These days it is not uncommon to see play equipment adorning the gardens of families up and down the country. Climbing frames, swing sets and other apparatus once reserved for the local park has now become accessible to the everyday household. With the pressures of modern life, this is a great thing for parents who might not always have the time to take their children to the park but appreciate the necessity of outdoor play for their child’s development.
Wood is a popular choice for play equipment due to its durability and aesthetic appeal.
Hardwood, categorised by Diffen as the wood that comes from angiosperm (or flowering plants), is generally thought to be a good choice for outdoor play equipment such as wooden climbing frames but it can be beyond the budget of many families. Softwood, from trees such as a cedar, pine and yew, tend to be more affordable. But which is the best choice for your home play area?
Cedar generally tends to appear at the premium end of the softwood market but you’ll benefit from its many properties. Packed with natural oils that can prevent insect damage and encourage preservation, the average lifespan of cedar products that are well maintained is at least 25 years. Cedar is strong and resilient but also gentle. It will hold its shape throughout the years and has good insulation properties. It also won’t crack or split and will remain cool even on hot days, which is good when small children will be using it.

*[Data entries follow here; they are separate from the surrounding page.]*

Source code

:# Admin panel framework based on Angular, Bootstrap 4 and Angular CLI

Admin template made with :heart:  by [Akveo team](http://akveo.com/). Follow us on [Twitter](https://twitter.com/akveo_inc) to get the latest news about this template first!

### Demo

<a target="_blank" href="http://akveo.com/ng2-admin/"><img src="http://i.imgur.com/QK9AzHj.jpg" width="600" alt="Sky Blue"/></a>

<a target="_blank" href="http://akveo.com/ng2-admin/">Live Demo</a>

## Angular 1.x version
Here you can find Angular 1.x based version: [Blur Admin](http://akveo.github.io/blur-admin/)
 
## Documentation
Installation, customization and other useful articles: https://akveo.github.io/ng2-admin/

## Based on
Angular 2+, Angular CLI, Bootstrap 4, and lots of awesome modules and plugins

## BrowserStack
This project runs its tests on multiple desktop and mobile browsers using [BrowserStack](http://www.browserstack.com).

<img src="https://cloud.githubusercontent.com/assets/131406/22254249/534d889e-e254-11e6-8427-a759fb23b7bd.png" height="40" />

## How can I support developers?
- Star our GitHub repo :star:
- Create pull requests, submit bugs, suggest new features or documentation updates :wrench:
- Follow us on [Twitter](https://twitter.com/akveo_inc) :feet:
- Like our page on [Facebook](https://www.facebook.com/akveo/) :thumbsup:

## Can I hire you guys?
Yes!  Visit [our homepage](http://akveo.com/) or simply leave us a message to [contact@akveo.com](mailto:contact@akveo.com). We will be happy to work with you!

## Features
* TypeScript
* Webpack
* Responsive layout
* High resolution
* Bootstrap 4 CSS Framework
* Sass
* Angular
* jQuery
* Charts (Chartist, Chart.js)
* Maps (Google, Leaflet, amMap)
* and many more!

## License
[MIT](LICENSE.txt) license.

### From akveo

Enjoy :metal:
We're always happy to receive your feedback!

Pine is similar to cedar in many ways but the fact that it is more cost effective will understandably mean that there will be a few discrepancies with its quality. Although still a strong and hard wearing wood, pine is more prone to cracking and splitting than cedar. Providing that care is taken to remove any sharp edges that this can create, pine is still a safe option for wooden play equipment (http://www.niclimbingframes.com/climbing-frames), and is usually widely available.
One thing consumers should be aware of before purchasing pine play equipment is that is must be treated in order to ensure longevity. If it isn’t treated, pine can warp and is unlikely to remain in good condition for any longer than 3 – 4 years.